Effectively, we just built a hospital. It wasn’t the mortar and brick we carried, but the smaller details that converted a concrete husk to a home for health: pills, stethoscopes, alcohol swabs, bed sheets. As over 100 would-be patients waited outside in the morning sun (many had been there since before sunrise), we scrambled to unload plastic crates from the vans and organize triage, exam and procedure rooms, a laboratory, pharmacy and waiting spaces.
The building itself was a largely empty shell on a still-functioning military base in north central Guatemala, about 20 kilometers from the Mexican border. I suspect it served as army barracks at one time, with five dorm-size rooms off the entry hallway, a large, undivided great room and bathroom stalls and a group shower in the back. It now served as the health center for the town of Playa Grande—about 20 minutes down the dirt road but nowhere near a beach—and its surrounding area. Inside, there were a couple of mismatched gurneys, two sets of rusting tri-fold room dividers and a glass-faced bookcase containing old editions of key medical texts (in duplicate). The walls were covered with public health posters on hand-washing and mosquito-borne illnesses, as well as epidemiologic statistics on various diagnoses and provider schedules. Though it possessed neither the sterile whiteness nor perpetually-busy hum of an American hospital, it still served its duty. With our team members—American and Guatemalan healthcare providers, nurses, interpreters, social workers and outreach coordinators—moving quickly to fill in the functional gaps, it soon became difficult to tell what had been present and what we had imported. Within 15 minutes, the line started moving, and we set to a different kind of work: evaluating unmet surgical needs among the local men, women and children.
Now, “local” is a relative term, and many would-be patients left their homes at 2:00 a.m. to come see us.
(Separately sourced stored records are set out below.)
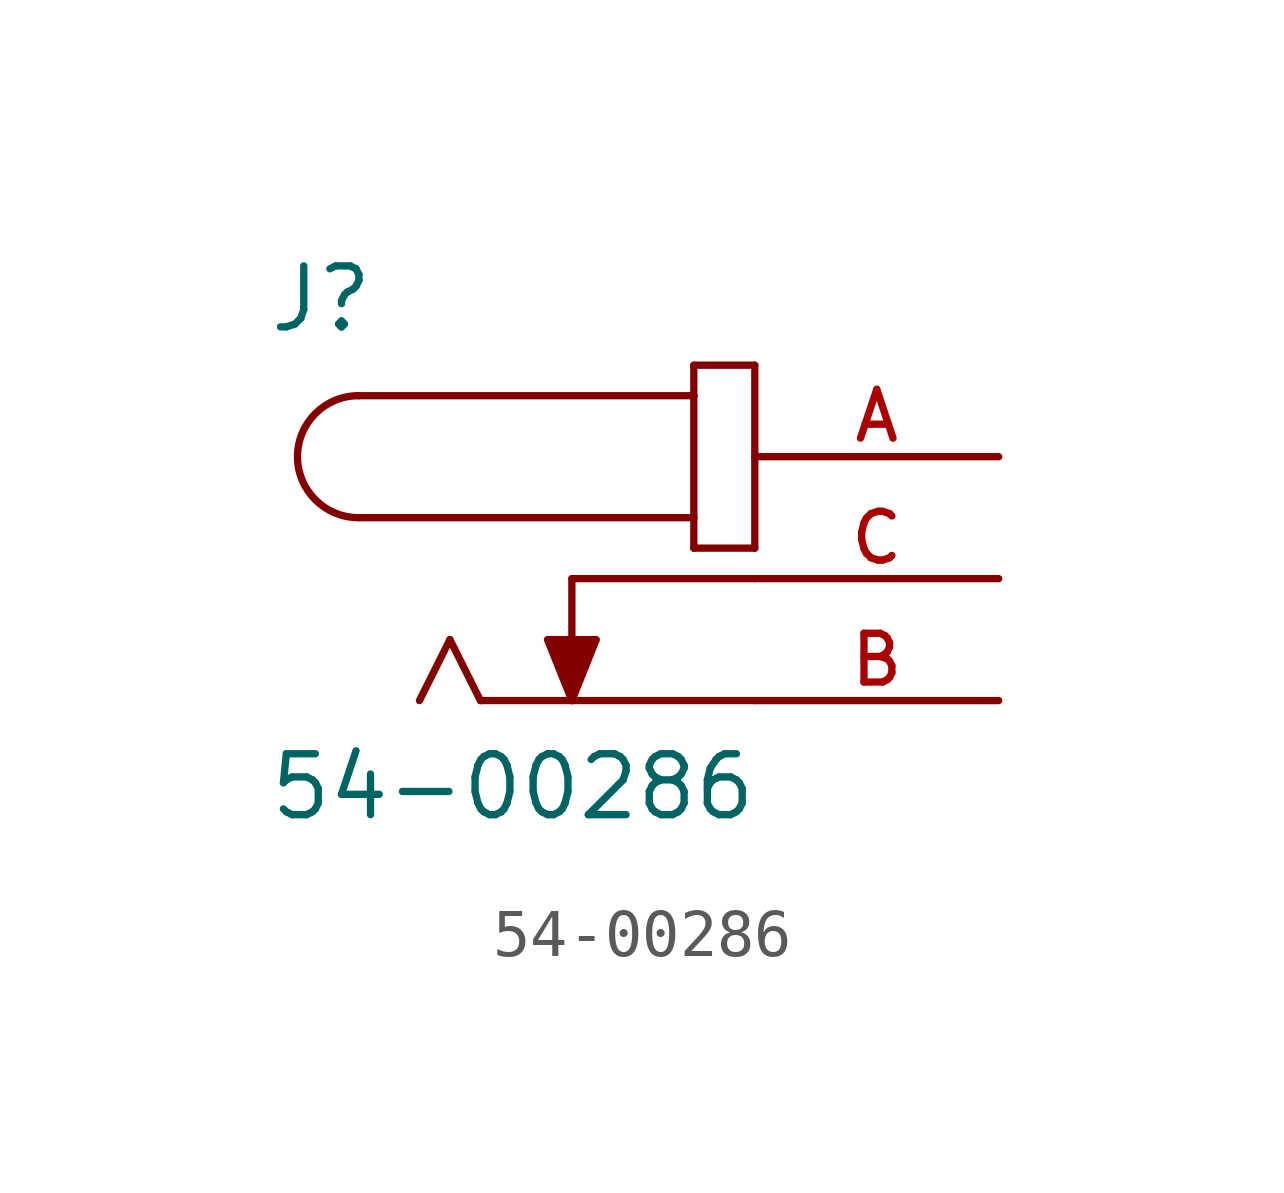
<source format=kicad_sym>
(kicad_symbol_lib
  (version 20211014)
  (generator kicad_symbol_editor)
  (symbol "54-00286"
    (pin_names
      (offset 1.016))
    (property "Reference" "J"
      (at -10.16 5.08 0)
      (effects (font (size 1.27 1.27)) (justify bottom left)))
    (property "Value" "54-00286"
      (at -10.16 -5.08 0)
      (effects (font (size 1.27 1.27)) (justify bottom left)))
    (symbol "54-00286_0_0"
      (arc (start -8.255 3.81) (mid -9.525 2.54) (end -8.255 1.27) (stroke (width 0.1524) (type default) (color 0 0 0 0)) (fill (type none)))
      (polyline (pts (xy -8.255 3.81) (xy -1.27 3.81)) (stroke (width 0.152)))
      (polyline (pts (xy -1.27 3.81) (xy -1.27 1.27)) (stroke (width 0.152)))
      (polyline (pts (xy -1.27 1.27) (xy -8.255 1.27)) (stroke (width 0.152)))
      (polyline (pts (xy -1.27 1.27) (xy -1.27 0.635)) (stroke (width 0.152)))
      (polyline (pts (xy -1.27 0.635) (xy 0.0 0.635)) (stroke (width 0.152)))
      (polyline (pts (xy 0.0 0.635) (xy 0.0 4.445)) (stroke (width 0.152)))
      (polyline (pts (xy 0.0 4.445) (xy -1.27 4.445)) (stroke (width 0.152)))
      (polyline (pts (xy -1.27 4.445) (xy -1.27 3.81)) (stroke (width 0.152)))
      (polyline (pts (xy -5.715 -2.54) (xy -6.35 -1.27)) (stroke (width 0.152)))
      (polyline (pts (xy -6.35 -1.27) (xy -6.985 -2.54)) (stroke (width 0.152)))
      (polyline (pts (xy -3.81 0.0) (xy -3.81 -2.54)) (stroke (width 0.152)))
      (polyline (pts (xy -3.81 -2.54) (xy -4.318 -1.27) (xy -3.302 -1.27) (xy -3.81 -2.54)) (stroke (width 0.152)) (fill (type outline)))
      (polyline (pts (xy 0.0 0.0) (xy -3.81 0.0)) (stroke (width 0.152)))
      (polyline (pts (xy 0.0 -2.54) (xy -5.715 -2.54)) (stroke (width 0.152)))
      (pin passive line (at 5.08 2.54 180.0) (length 5.08) (name "~" (effects (font (size 1.016 1.016)))) (number "A" (effects (font (size 1.016 1.016)))))
      (pin passive line (at 5.08 0.0 180.0) (length 5.08) (name "~" (effects (font (size 1.016 1.016)))) (number "C" (effects (font (size 1.016 1.016)))))
      (pin passive line (at 5.08 -2.54 180.0) (length 5.08) (name "~" (effects (font (size 1.016 1.016)))) (number "B" (effects (font (size 1.016 1.016))))))))
</source>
It had been years since the last “jornada” (medical mission) had visited, and, of course, children were born and new health conditions developed in the interim. Some heard we were coming through newspaper or radio ads, but most learned about us through their local health promoters and word of mouth. They came to us because the effort and expense to travel several hours away to a national hospital was just too great. And though our later efforts would have us working in a school and, separately, a small, unused hospital ward, it struck me that, besides the barriers of cost and distance, these particular patients also had to overcome the fear of entering a military base. Guatemala’s civil war—ignited by the United States and fought between the national military and both rural peasants and intellectuals—ended 17 years ago, but posters of “Los Desaparecidos” (the disappeared, or those kidnapped and murdered by the government) still line certain blocks in the capital.
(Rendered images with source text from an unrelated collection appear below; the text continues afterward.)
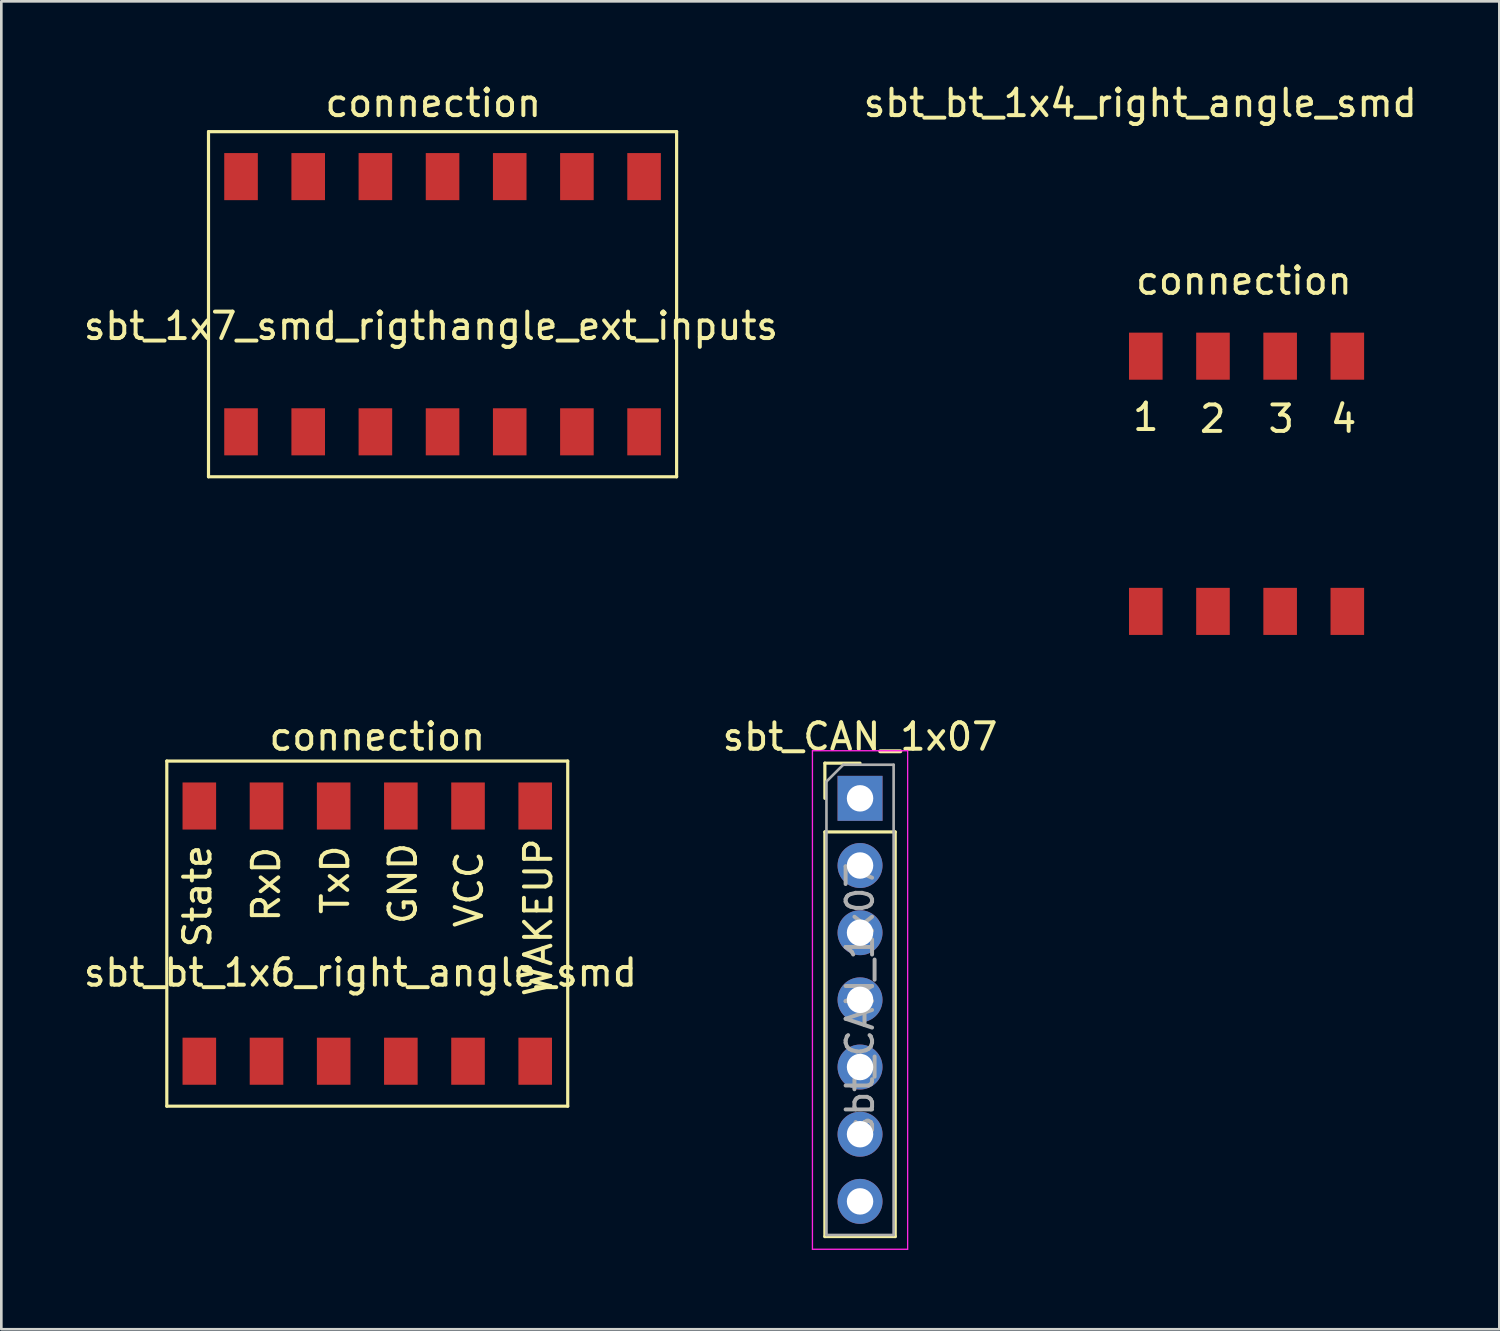
<source format=kicad_pcb>
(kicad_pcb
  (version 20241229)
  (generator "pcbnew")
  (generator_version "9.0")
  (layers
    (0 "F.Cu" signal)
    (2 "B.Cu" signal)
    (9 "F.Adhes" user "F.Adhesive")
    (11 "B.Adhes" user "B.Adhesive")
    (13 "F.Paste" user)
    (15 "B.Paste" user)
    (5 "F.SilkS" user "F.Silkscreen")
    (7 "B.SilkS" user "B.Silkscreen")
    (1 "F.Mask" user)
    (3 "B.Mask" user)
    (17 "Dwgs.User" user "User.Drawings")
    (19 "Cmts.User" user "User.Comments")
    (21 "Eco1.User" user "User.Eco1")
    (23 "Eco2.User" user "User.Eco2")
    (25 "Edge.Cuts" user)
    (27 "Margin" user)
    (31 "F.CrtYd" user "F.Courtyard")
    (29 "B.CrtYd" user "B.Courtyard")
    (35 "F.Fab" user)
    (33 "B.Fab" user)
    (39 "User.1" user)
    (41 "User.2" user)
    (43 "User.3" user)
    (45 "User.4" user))
  (footprint "sbt_1x7_smd_rigthangle_ext_inputs"
    (layer "F.Cu")
    (at 6.064 3.628)
    (property "Reference" "sbt_1x7_smd_rigthangle_ext_inputs" (at 7.18 5.65 0) (layer "F.SilkS") (effects (font (size 1 1) (thickness 0.15))))
    (attr through_hole)
    (fp_line (start -1.23 -1.7) (end -1.23 11.35) (stroke (width 0.12) (type solid)) (layer "F.SilkS"))
    (fp_line (start -1.23 -1.7) (end 16.47 -1.7) (stroke (width 0.12) (type solid)) (layer "F.SilkS"))
    (fp_line (start -1.23 11.35) (end 16.47 11.35) (stroke (width 0.12) (type solid)) (layer "F.SilkS"))
    (fp_line (start 16.47 11.35) (end 16.47 -1.7) (stroke (width 0.12) (type solid)) (layer "F.SilkS"))
    (fp_text user "connection" (at 7.27 -2.78 0) (layer "F.SilkS") (effects (font (size 1 1) (thickness 0.15))))
    (pad "" smd rect (at 0 9.65) (size 1.27 1.78) (layers "F.Cu" "F.Mask" "F.Paste"))
    (pad "" smd rect (at 2.54 9.65) (size 1.27 1.78) (layers "F.Cu" "F.Mask" "F.Paste"))
    (pad "" smd rect (at 5.08 9.65) (size 1.27 1.78) (layers "F.Cu" "F.Mask" "F.Paste"))
    (pad "" smd rect (at 7.62 9.65) (size 1.27 1.78) (layers "F.Cu" "F.Mask" "F.Paste"))
    (pad "" smd rect (at 10.16 9.65) (size 1.27 1.78) (layers "F.Cu" "F.Mask" "F.Paste"))
    (pad "" smd rect (at 12.7 9.65) (size 1.27 1.78) (layers "F.Cu" "F.Mask" "F.Paste"))
    (pad "" smd rect (at 15.24 9.65) (size 1.27 1.78) (layers "F.Cu" "F.Mask" "F.Paste"))
    (pad "1" smd rect (at 0 0) (size 1.27 1.78) (layers "F.Cu" "F.Mask" "F.Paste"))
    (pad "2" smd rect (at 2.54 0) (size 1.27 1.78) (layers "F.Cu" "F.Mask" "F.Paste"))
    (pad "3" smd rect (at 5.08 0) (size 1.27 1.78) (layers "F.Cu" "F.Mask" "F.Paste"))
    (pad "4" smd rect (at 7.62 0) (size 1.27 1.78) (layers "F.Cu" "F.Mask" "F.Paste"))
    (pad "5" smd rect (at 10.16 0) (size 1.27 1.78) (layers "F.Cu" "F.Mask" "F.Paste"))
    (pad "6" smd rect (at 12.7 0) (size 1.27 1.78) (layers "F.Cu" "F.Mask" "F.Paste"))
    (pad "7" smd rect (at 15.24 0) (size 1.27 1.78) (layers "F.Cu" "F.Mask" "F.Paste")))
  (footprint "sbt_bt_1x4_right_angle_smd"
    (layer "F.Cu")
    (at 40.275 10.418)
    (property "Reference" "sbt_bt_1x4_right_angle_smd" (at -0.21 -9.57 0) (layer "F.SilkS") (effects (font (size 1 1) (thickness 0.15))))
    (attr through_hole)
    (fp_text user "2" (at 2.53 2.37 0) (layer "F.SilkS") (effects (font (size 1 1) (thickness 0.15))))
    (fp_text user "3" (at 5.12 2.37 0) (layer "F.SilkS") (effects (font (size 1 1) (thickness 0.15))))
    (fp_text user "4" (at 7.48 2.37 0) (layer "F.SilkS") (effects (font (size 1 1) (thickness 0.15))))
    (fp_text user "connection" (at 3.71 -2.85 0) (layer "F.SilkS") (effects (font (size 1 1) (thickness 0.15))))
    (fp_text user "1" (at 0 2.3 0) (layer "F.SilkS") (effects (font (size 1 1) (thickness 0.15))))
    (pad "" smd rect (at 0 9.65) (size 1.27 1.78) (layers "F.Cu" "F.Mask" "F.Paste"))
    (pad "" smd rect (at 2.54 9.65) (size 1.27 1.78) (layers "F.Cu" "F.Mask" "F.Paste"))
    (pad "" smd rect (at 5.08 9.65) (size 1.27 1.78) (layers "F.Cu" "F.Mask" "F.Paste"))
    (pad "" smd rect (at 7.62 9.65) (size 1.27 1.78) (layers "F.Cu" "F.Mask" "F.Paste"))
    (pad "1" smd rect (at 0 0) (size 1.27 1.78) (layers "F.Cu" "F.Mask" "F.Paste"))
    (pad "2" smd rect (at 2.54 0) (size 1.27 1.78) (layers "F.Cu" "F.Mask" "F.Paste"))
    (pad "3" smd rect (at 5.08 0) (size 1.27 1.78) (layers "F.Cu" "F.Mask" "F.Paste"))
    (pad "4" smd rect (at 7.62 0) (size 1.27 1.78) (layers "F.Cu" "F.Mask" "F.Paste")))
  (footprint "sbt_CAN_1x07"
    (layer "F.Cu")
    (at 29.47 27.137)
    (property "Reference" "sbt_CAN_1x07" (at 0 -2.33 0) (layer "F.SilkS") (effects (font (size 1 1) (thickness 0.15))))
    (attr through_hole)
    (fp_line (start -1.33 -1.33) (end 0 -1.33) (stroke (width 0.12) (type solid)) (layer "F.SilkS"))
    (fp_line (start -1.33 0) (end -1.33 -1.33) (stroke (width 0.12) (type solid)) (layer "F.SilkS"))
    (fp_line (start -1.33 1.27) (end -1.33 16.57) (stroke (width 0.12) (type solid)) (layer "F.SilkS"))
    (fp_line (start -1.33 1.27) (end 1.33 1.27) (stroke (width 0.12) (type solid)) (layer "F.SilkS"))
    (fp_line (start -1.33 16.57) (end 1.33 16.57) (stroke (width 0.12) (type solid)) (layer "F.SilkS"))
    (fp_line (start 1.33 1.27) (end 1.33 16.57) (stroke (width 0.12) (type solid)) (layer "F.SilkS"))
    (fp_line (start -1.8 -1.8) (end -1.8 17.05) (stroke (width 0.05) (type solid)) (layer "F.CrtYd"))
    (fp_line (start -1.8 17.05) (end 1.8 17.05) (stroke (width 0.05) (type solid)) (layer "F.CrtYd"))
    (fp_line (start 1.8 -1.8) (end -1.8 -1.8) (stroke (width 0.05) (type solid)) (layer "F.CrtYd"))
    (fp_line (start 1.8 17.05) (end 1.8 -1.8) (stroke (width 0.05) (type solid)) (layer "F.CrtYd"))
    (fp_line (start -1.27 -0.635) (end -0.635 -1.27) (stroke (width 0.1) (type solid)) (layer "F.Fab"))
    (fp_line (start -1.27 16.51) (end -1.27 -0.635) (stroke (width 0.1) (type solid)) (layer "F.Fab"))
    (fp_line (start -0.635 -1.27) (end 1.27 -1.27) (stroke (width 0.1) (type solid)) (layer "F.Fab"))
    (fp_line (start 1.27 -1.27) (end 1.27 16.51) (stroke (width 0.1) (type solid)) (layer "F.Fab"))
    (fp_line (start 1.27 16.51) (end -1.27 16.51) (stroke (width 0.1) (type solid)) (layer "F.Fab"))
    (fp_text user "${REFERENCE}" (at 0 7.62 90) (layer "F.Fab") (effects (font (size 1 1) (thickness 0.15))))
    (pad "1" thru_hole rect (at 0 0) (size 1.7 1.7) (drill 1) (layers "*.Cu" "*.Mask"))
    (pad "2" thru_hole oval (at 0 2.54) (size 1.7 1.7) (drill 1) (layers "*.Cu" "*.Mask"))
    (pad "3" thru_hole oval (at 0 5.08) (size 1.7 1.7) (drill 1) (layers "*.Cu" "*.Mask"))
    (pad "4" thru_hole oval (at 0 7.62) (size 1.7 1.7) (drill 1) (layers "*.Cu" "*.Mask"))
    (pad "5" thru_hole oval (at 0 10.16) (size 1.7 1.7) (drill 1) (layers "*.Cu" "*.Mask"))
    (pad "6" thru_hole oval (at 0 12.7) (size 1.7 1.7) (drill 1) (layers "*.Cu" "*.Mask"))
    (pad "7" thru_hole oval (at 0 15.24) (size 1.7 1.7) (drill 1) (layers "*.Cu" "*.Mask")))
  (footprint "sbt_bt_1x6_right_angle_smd"
    (layer "F.Cu")
    (at 4.487 27.427)
    (property "Reference" "sbt_bt_1x6_right_angle_smd" (at 6.09 6.3 0) (layer "F.SilkS") (effects (font (size 1 1) (thickness 0.15))))
    (attr through_hole)
    (fp_line (start -1.23 -1.7) (end 13.93 -1.7) (stroke (width 0.12) (type solid)) (layer "F.SilkS"))
    (fp_line (start -1.23 11.35) (end -1.23 -1.7) (stroke (width 0.12) (type solid)) (layer "F.SilkS"))
    (fp_line (start -1.23 11.35) (end 13.93 11.35) (stroke (width 0.12) (type solid)) (layer "F.SilkS"))
    (fp_line (start 13.93 -1.7) (end 13.93 11.35) (stroke (width 0.12) (type solid)) (layer "F.SilkS"))
    (fp_text user "RxD" (at 2.53 2.96 90) (layer "F.SilkS") (effects (font (size 1 1) (thickness 0.15))))
    (fp_text user "GND" (at 7.7 2.93 90) (layer "F.SilkS") (effects (font (size 1 1) (thickness 0.15))))
    (fp_text user "WAKEUP" (at 12.82 4.21 90) (layer "F.SilkS") (effects (font (size 1 1) (thickness 0.15))))
    (fp_text user "State" (at -0.07 3.41 90) (layer "F.SilkS") (effects (font (size 1 1) (thickness 0.15))))
    (fp_text user "TxD" (at 5.14 2.79 90) (layer "F.SilkS") (effects (font (size 1 1) (thickness 0.15))))
    (fp_text user "connection" (at 6.73 -2.62 0) (layer "F.SilkS") (effects (font (size 1 1) (thickness 0.15))))
    (fp_text user "VCC" (at 10.2 3.15 270) (layer "F.SilkS") (effects (font (size 1 1) (thickness 0.15))))
    (pad "" smd rect (at 0 9.65) (size 1.27 1.78) (layers "F.Cu" "F.Mask" "F.Paste"))
    (pad "" smd rect (at 2.54 9.65) (size 1.27 1.78) (layers "F.Cu" "F.Mask" "F.Paste"))
    (pad "" smd rect (at 5.08 9.65) (size 1.27 1.78) (layers "F.Cu" "F.Mask" "F.Paste"))
    (pad "" smd rect (at 7.62 9.65) (size 1.27 1.78) (layers "F.Cu" "F.Mask" "F.Paste"))
    (pad "" smd rect (at 10.16 9.65) (size 1.27 1.78) (layers "F.Cu" "F.Mask" "F.Paste"))
    (pad "" smd rect (at 12.7 9.65) (size 1.27 1.78) (layers "F.Cu" "F.Mask" "F.Paste"))
    (pad "1" smd rect (at 0 0) (size 1.27 1.78) (layers "F.Cu" "F.Mask" "F.Paste"))
    (pad "2" smd rect (at 2.54 0) (size 1.27 1.78) (layers "F.Cu" "F.Mask" "F.Paste"))
    (pad "3" smd rect (at 5.08 0) (size 1.27 1.78) (layers "F.Cu" "F.Mask" "F.Paste"))
    (pad "4" smd rect (at 7.62 0) (size 1.27 1.78) (layers "F.Cu" "F.Mask" "F.Paste"))
    (pad "5" smd rect (at 10.16 0) (size 1.27 1.78) (layers "F.Cu" "F.Mask" "F.Paste"))
    (pad "6" smd rect (at 12.7 0) (size 1.27 1.78) (layers "F.Cu" "F.Mask" "F.Paste")))
  (gr_rect
    (start -3 -3)
    (end 53.643 47.212)
    (stroke (width 0.1) (type default))
    (fill no)
    (layer "Edge.Cuts")))
</source>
As an American, I was privileged not to have this fear, and, to be honest, I even took some joy in not knowing what to expect. We had driven from Antigua, a haven for tourists in colonial style, through Guatemala City and then north in a two vehicle caravan. 21 people filled 19 seats, and the remaining space (including the roof) was packed with supplies: portable fans, granola bars, purified water—to provide some comfort as we worked—and even books for the children and breast pumps for the new mothers we were about to meet. The mixed aroma of corn and burning smoke from poorly-ventilated houses along the road punctuated the journey, as did moody swings in the weather: Sun-kissed green mountains were obscured with grey skies and heavy rains. The purported eight hour drive was actually 11, with the last couple of hours on dirt roads void of street lamps. Having never seen our destination before, even in pictures, I felt as if I were slipping into the jungles of Joseph Conrad’s “Heart of Darkness.” I was happy to discover there was a town at the end of our route with a legitimate hotel—a couple, in fact. A late dinner and early wake-up call followed, and, a few hours later, we found ourselves at work.
Somehow I hadn’t expected us to be working indoors. Instead, I had envisioned us erecting tents in the middle of a field somewhere. My quiet naïveté was cute but quickly banished. Slowly at first, and then with increasing confidence and efficiency, our three primary care providers—volunteers from South Carolina—evaluated gynecologic, internal medicine and pediatric concerns in their respective rooms. Referrals for surgery were made and sometimes medications (antibiotics and NSAIDs) were given. Cleft lip and palate in the children was common: a consequence, in theory, of the malnutrition that plagued the country, as were hernias and orthopedic concerns from physically-demanding work. Another team of workers performed IVAA—a procedure to paint the cervix with vinegar, looking for cells suggestive of cancer. At times, it was a bit overwhelming, but we all fulfilled our respective roles. We were neither building walls nor tearing them down. Together, we just lowered them a little, hoping to make a difference. Caked in sweat and grime—exhausted and thinking about a cold shower—at the end of the day, I couldn’t have been happier.